Imaginons un instant trois Hell’s Angels bourrés d’amphétamines qui, au retour d’Altamont, rencontrent John Cage sur le parking d’une station Chevron, quelque part au fin fond du désert californien. Éveillés au bouddhisme zen par le compositeur, les trois hommes rasent leurs crânes chevelus et se consacrent à la méditation jusqu’à atteindre l’illumination totale, le satori qui transforme l’homme en Bouddha vivant et lui permet de sortir du cycle presque infini de ses réincarnations. Plutôt que d’accéder au Dharma, les trois Bouddhas tatoués choisissent de se réincarner dans le corps de trois Japonaises timides, lesquelles fondent le groupe Nisennenmondaï, combo dont l’aspect discret et inoffensif n’a d’égal que l’incroyable puissance sonique déployée sur scène.

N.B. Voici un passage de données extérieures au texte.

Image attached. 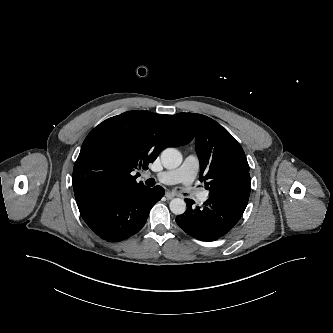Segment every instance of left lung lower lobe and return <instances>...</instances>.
Returning <instances> with one entry per match:
<instances>
[{"mask_svg":"<svg viewBox=\"0 0 333 333\" xmlns=\"http://www.w3.org/2000/svg\"><path fill=\"white\" fill-rule=\"evenodd\" d=\"M250 189L249 174L228 178L210 190L204 208H193L194 201L185 199L187 210L177 216L176 222L198 240L215 241L239 221L247 206Z\"/></svg>","mask_w":333,"mask_h":333,"instance_id":"0a47b994","label":"left lung lower lobe"}]
</instances>
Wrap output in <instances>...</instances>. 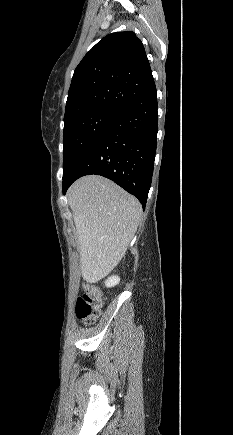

Lors de leur passage à Villette Sonique en 2009, les Nisennenmondaï avaient fait un set d’une pureté absolue, rendant anecdotiques et grabataires les prestations de Goblin et Liquid Liquid, lesquels avaient pourtant rempli à eux touts seuls la grande Halle de la Villette pour fêter dignement leur évasion de la maison de retraite. Immobiles, chacune devant un bloc massif d’enceintes, les trois membres de Nisennenmondaï n’avaient pas regardé le public, et avaient livré un premier morceau d’une demi-heure, une longue montée amorcée par plusieurs minutes d’une boucle de guitare minimale, avant que la batteuse et la bassiste – machines d’une précision diabolique – n’envoient l’ensemble dans les hauteurs d’un rock hypnotique et dense. Je me souviens des hurlements inhumains du public, tant était insoutenable la lenteur de cette monté de plaisir.
Je ne suis pas le seul à m’en souvenir puisque malgré les jours fériés et le temps plus propice à d’innocents pique-niques, le Glazart réunissait, ce soir de mai 2011, une tribu d’illuminés venue affronter ce groupe démoniaque.
En attendant la fin du monde – Nisennenmondaï est le nom japonais du bug de l’an 2000 – nous sommes assis tranquillement sur la plage du Glazart, le soleil éclaire la terrasse vide.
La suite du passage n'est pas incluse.